BEGIN Data for this exercise
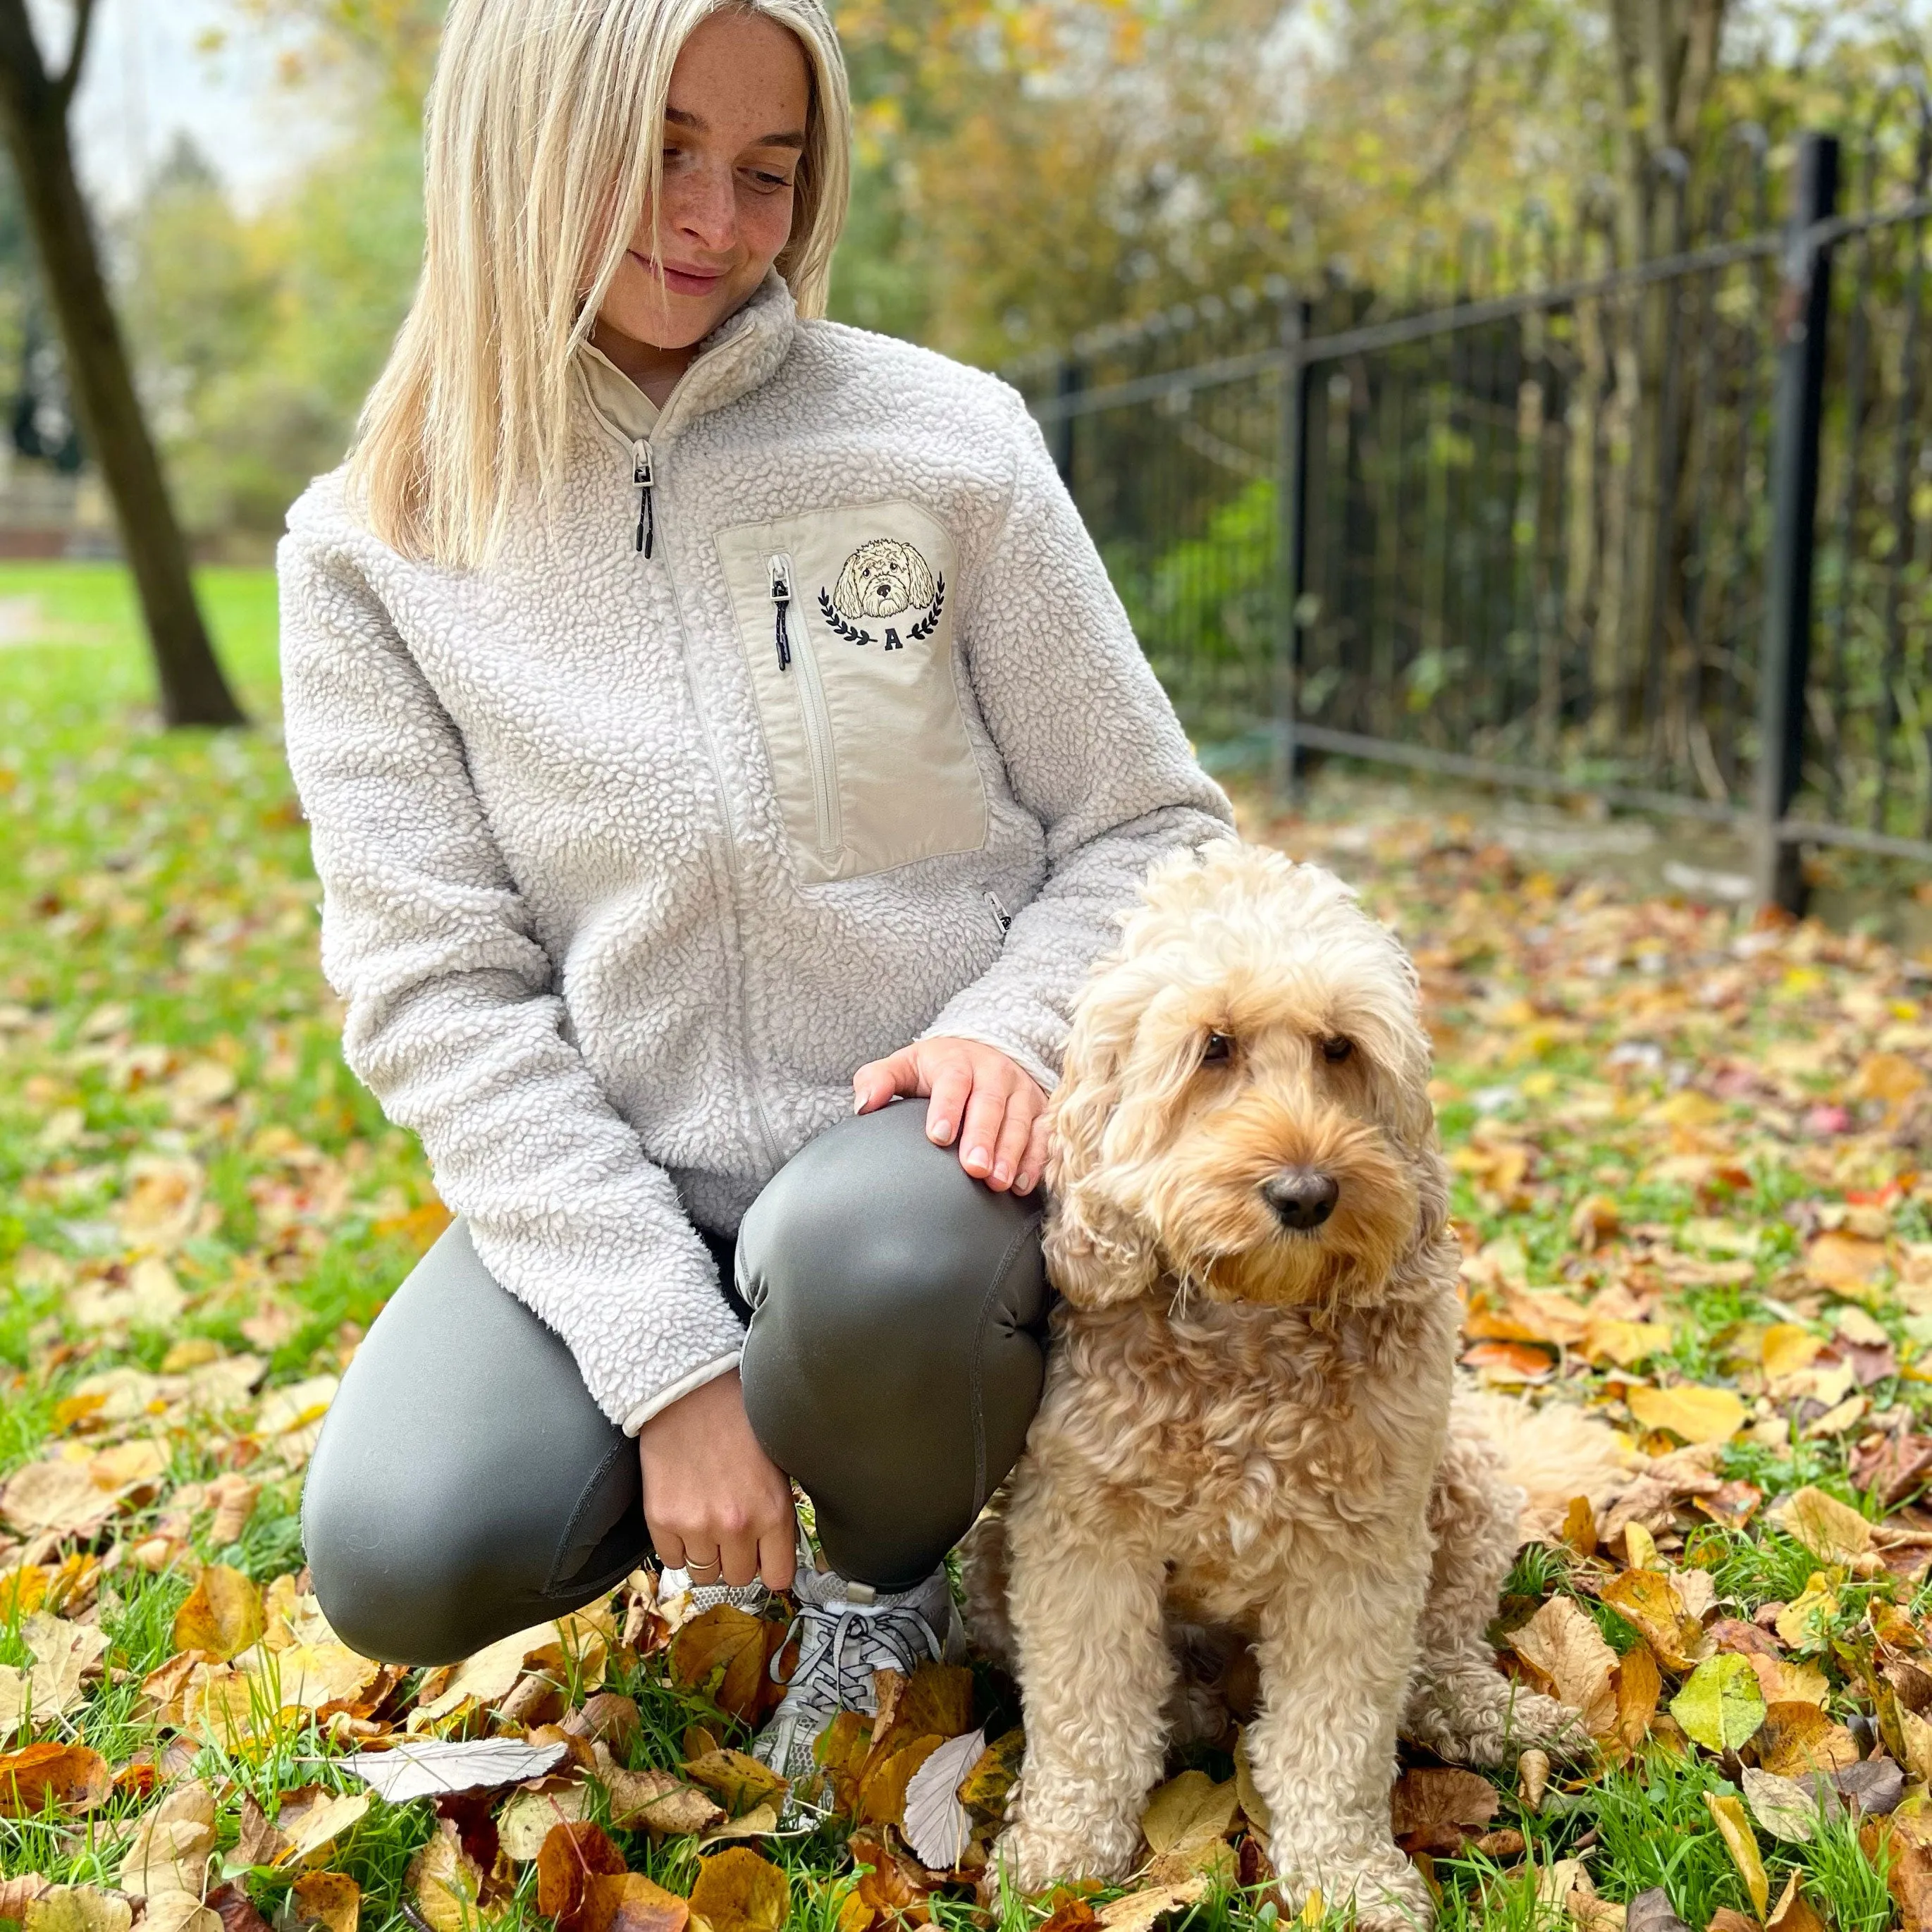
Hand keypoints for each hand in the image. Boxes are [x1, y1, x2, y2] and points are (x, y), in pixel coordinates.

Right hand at [637, 1369, 796, 1590]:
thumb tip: (777, 1550)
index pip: (778, 1576)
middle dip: (736, 1559)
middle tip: (730, 1532)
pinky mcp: (662, 1520)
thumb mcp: (777, 1465)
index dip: (770, 1567)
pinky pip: (672, 1561)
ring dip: (706, 1555)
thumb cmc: (738, 1420)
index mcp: (773, 1511)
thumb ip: (777, 1512)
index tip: (763, 1559)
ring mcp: (697, 1525)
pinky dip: (677, 1546)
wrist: (690, 1392)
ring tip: (705, 1520)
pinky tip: (684, 1515)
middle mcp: (737, 1525)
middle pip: (738, 1578)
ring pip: (704, 1574)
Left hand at [853, 1036, 1047, 1194]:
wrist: (983, 1053)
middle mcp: (994, 1072)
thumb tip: (863, 1106)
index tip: (938, 1137)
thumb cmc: (937, 1070)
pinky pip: (1043, 1134)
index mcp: (957, 1061)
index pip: (952, 1082)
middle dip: (984, 1137)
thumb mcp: (904, 1066)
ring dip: (1011, 1153)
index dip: (946, 1108)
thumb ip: (878, 1080)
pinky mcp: (1040, 1109)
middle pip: (990, 1104)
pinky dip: (1036, 1159)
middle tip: (974, 1168)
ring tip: (998, 1183)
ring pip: (1020, 1120)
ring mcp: (1021, 1090)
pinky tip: (1023, 1185)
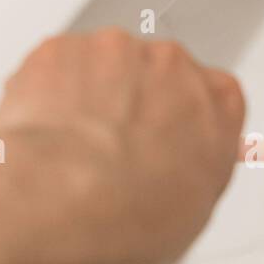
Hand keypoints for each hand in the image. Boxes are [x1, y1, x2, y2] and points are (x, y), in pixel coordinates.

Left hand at [0, 28, 243, 263]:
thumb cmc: (130, 214)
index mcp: (216, 101)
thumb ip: (193, 170)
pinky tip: (48, 137)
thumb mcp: (193, 209)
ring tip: (74, 154)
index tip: (168, 139)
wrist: (64, 204)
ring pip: (101, 68)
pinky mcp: (61, 49)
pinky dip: (46, 95)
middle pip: (153, 75)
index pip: (211, 95)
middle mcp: (170, 64)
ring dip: (88, 100)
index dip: (183, 120)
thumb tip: (177, 174)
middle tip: (114, 154)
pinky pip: (55, 67)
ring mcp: (114, 51)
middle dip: (132, 107)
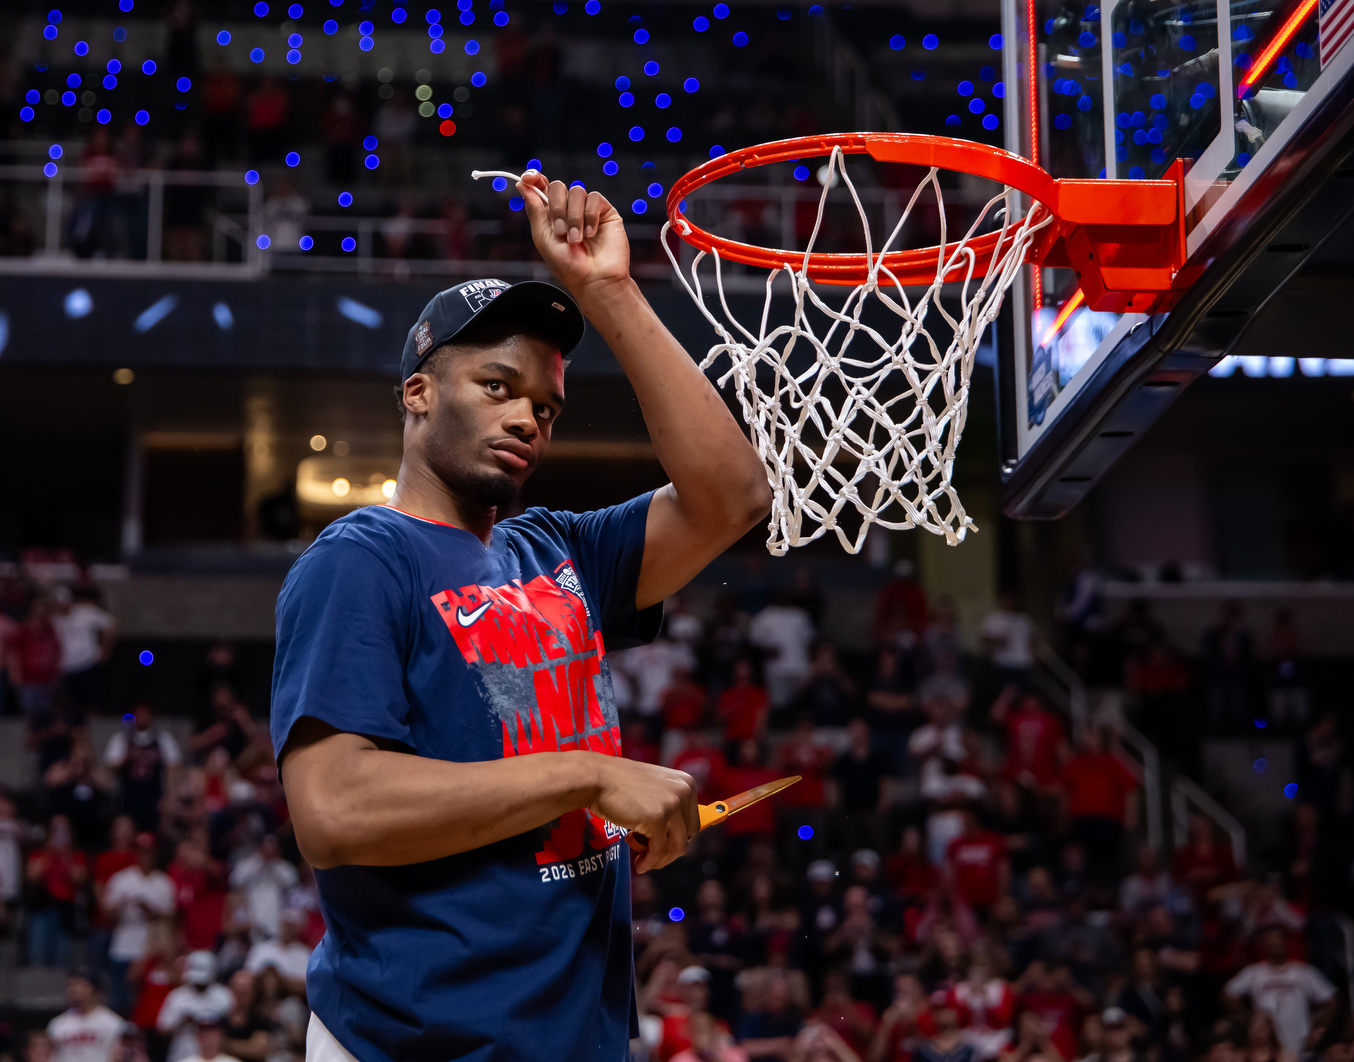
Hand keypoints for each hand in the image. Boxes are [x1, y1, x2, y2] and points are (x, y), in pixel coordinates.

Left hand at [518, 171, 629, 297]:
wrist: (594, 279)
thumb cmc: (568, 265)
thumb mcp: (543, 238)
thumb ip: (534, 210)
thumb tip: (523, 184)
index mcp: (551, 214)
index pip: (541, 187)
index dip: (535, 178)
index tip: (529, 178)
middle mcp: (569, 209)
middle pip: (557, 186)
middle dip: (557, 208)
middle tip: (560, 232)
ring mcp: (587, 209)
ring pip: (576, 191)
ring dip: (573, 217)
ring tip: (576, 240)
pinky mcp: (605, 211)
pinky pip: (594, 198)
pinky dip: (590, 216)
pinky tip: (591, 233)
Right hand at [586, 756, 697, 873]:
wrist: (597, 778)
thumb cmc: (620, 783)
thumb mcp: (655, 787)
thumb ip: (670, 805)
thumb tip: (678, 836)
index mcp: (687, 783)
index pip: (693, 822)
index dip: (677, 838)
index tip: (663, 845)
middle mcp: (684, 792)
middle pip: (687, 837)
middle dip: (669, 851)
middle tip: (650, 854)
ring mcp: (672, 805)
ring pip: (677, 847)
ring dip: (660, 860)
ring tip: (642, 860)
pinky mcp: (657, 819)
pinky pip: (659, 851)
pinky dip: (649, 862)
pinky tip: (639, 864)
END Data for this exercise
**Your assignment:**
Quote the listing above, but only from the line that shows "thumb tip: (678, 836)" through the line that shows "ring pip: (677, 847)".

**Finished task:**
thumb tip: (678, 836)
index mcp: (687, 783)
index pip: (693, 822)
index dip: (677, 838)
index tip: (663, 845)
middle mcp: (684, 792)
middle pip: (687, 837)
middle dip: (669, 851)
middle tip: (650, 854)
ring mcp: (672, 805)
ring pip: (677, 847)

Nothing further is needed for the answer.